CVE-2021-37120: Double free vulnerability in some HUAWEI devices
Severity: High
Affected versions: EMUI 10.1.1, EMUI 10.1.0, Magic UI 3.1.1, Magic UI 3.1.0
Impact: Successful exploitation of this vulnerability may cause a kernel crash or privilege escalation.
CVE-2021-37121: Configuration defects in some HUAWEI devices
Severity: Medium
Affected versions: EMUI 10.1.0, EMUI 10.0.0, Magic UI 3.1.0, Magic UI 3.0.0
Impact: Successful exploitation of this vulnerability may elevate the MEID (IMEI) permission.

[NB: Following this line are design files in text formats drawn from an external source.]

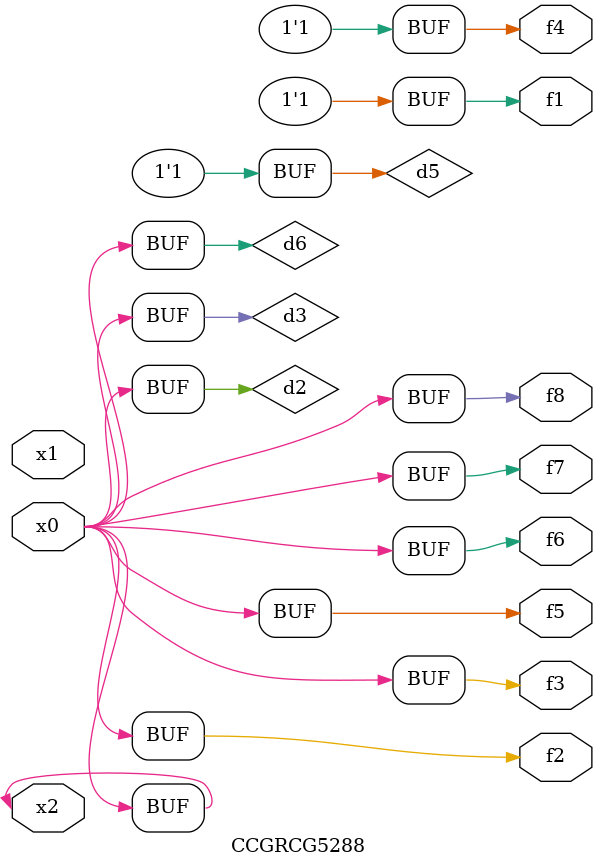
<source format=v>
module CCGRCG5288(
	input x0, x1, x2,
	output f1, f2, f3, f4, f5, f6, f7, f8
);

	wire d1, d2, d3, d4, d5, d6;

	xnor (d1, x2);
	buf (d2, x0, x2);
	and (d3, x0);
	xnor (d4, x1, x2);
	nand (d5, d1, d3);
	buf (d6, d2, d3);
	assign f1 = d5;
	assign f2 = d6;
	assign f3 = d6;
	assign f4 = d5;
	assign f5 = d6;
	assign f6 = d6;
	assign f7 = d6;
	assign f8 = d6;
endmodule

</source>
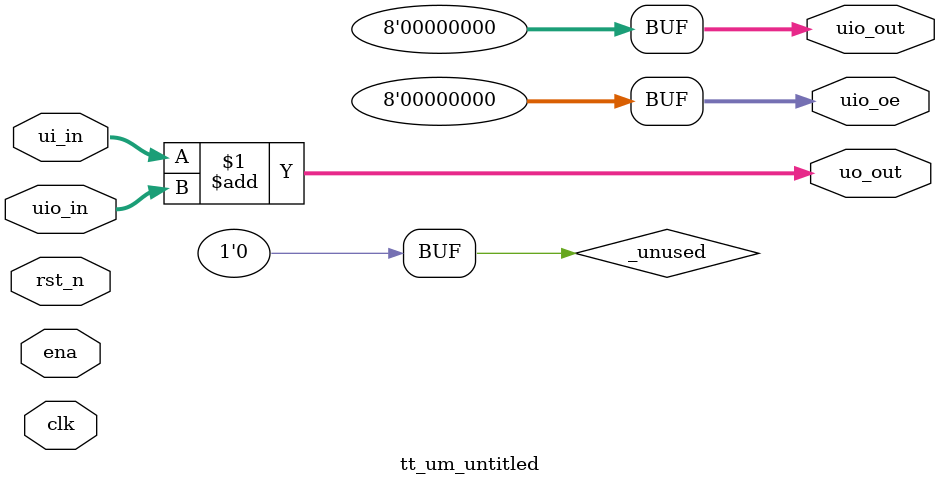
<source format=v>
/*
 * Copyright (c) 2024 Your Name
 * SPDX-License-Identifier: Apache-2.0
 */

`default_nettype none

module tt_um_untitled (
    input  wire [7:0] ui_in,    // Dedicated inputs
    output wire [7:0] uo_out,   // Dedicated outputs
    input  wire [7:0] uio_in,   // IOs: Input path
    output wire [7:0] uio_out,  // IOs: Output path
    output wire [7:0] uio_oe,   // IOs: Enable path (active high: 0=input, 1=output)
    input  wire       ena,      // always 1 when the design is powered, so you can ignore it
    input  wire       clk,      // clock
    input  wire       rst_n     // reset_n - low to reset
);

  // All output pins must be assigned. If not used, assign to 0.
  assign uo_out  = ui_in + uio_in;  // Example: ou_out is the sum of ui_in and uio_in
  assign uio_out = 0;
  assign uio_oe  = 0;

  // List all unused inputs to prevent warnings
  wire _unused = &{ena, clk, rst_n, 1'b0};

endmodule

</source>
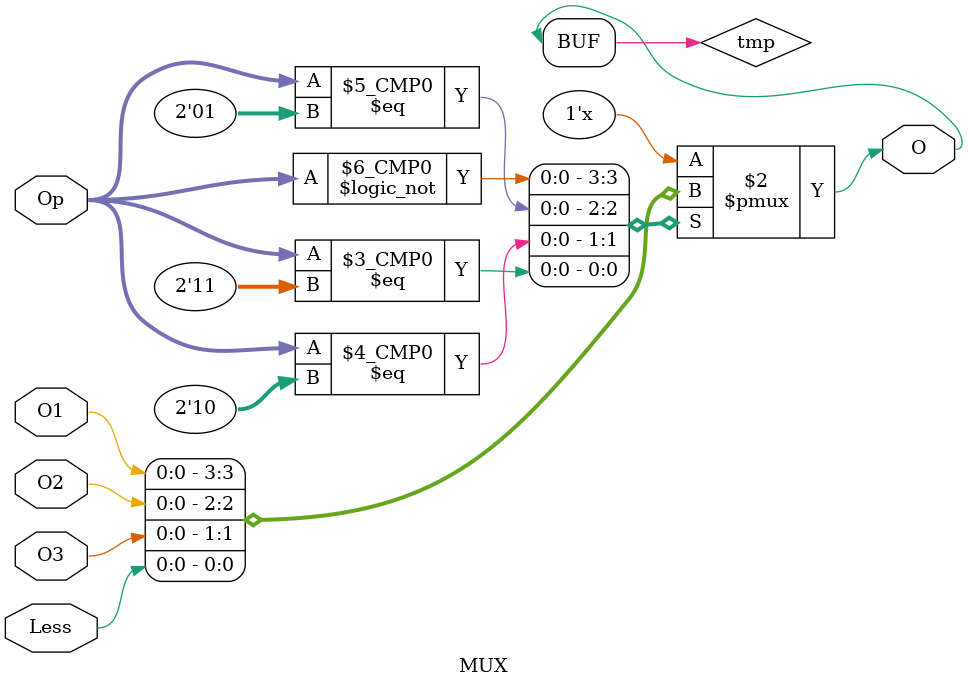
<source format=v>
`timescale 1ns / 1ps
module MUX(O1,O2,O3,Less,Op,O);
	input O1,O2,O3,Less;
	input [1:0] Op;
	output O;
	
	reg tmp;
	
	
	always @(*)
   begin
		case(Op)
			2'b00:
				tmp = O1;
			2'b01:
				tmp = O2;
			2'b10:
				tmp = O3;
			2'b11:
				tmp = Less;
		endcase
	end
	
	assign O = tmp;

endmodule
</source>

CVE-2021-22319: Improper verification vulnerability in some HUAWEI phones
Severity: Medium
Affected versions: EMUI 11.0.1, EMUI 11.0.0, EMUI 10.1.1, EMUI 10.1.0, Magic UI 4.0.0, Magic UI 3.1.1, Magic UI 3.1.0
Impact: Successful exploitation of this vulnerability may cause integer overflows.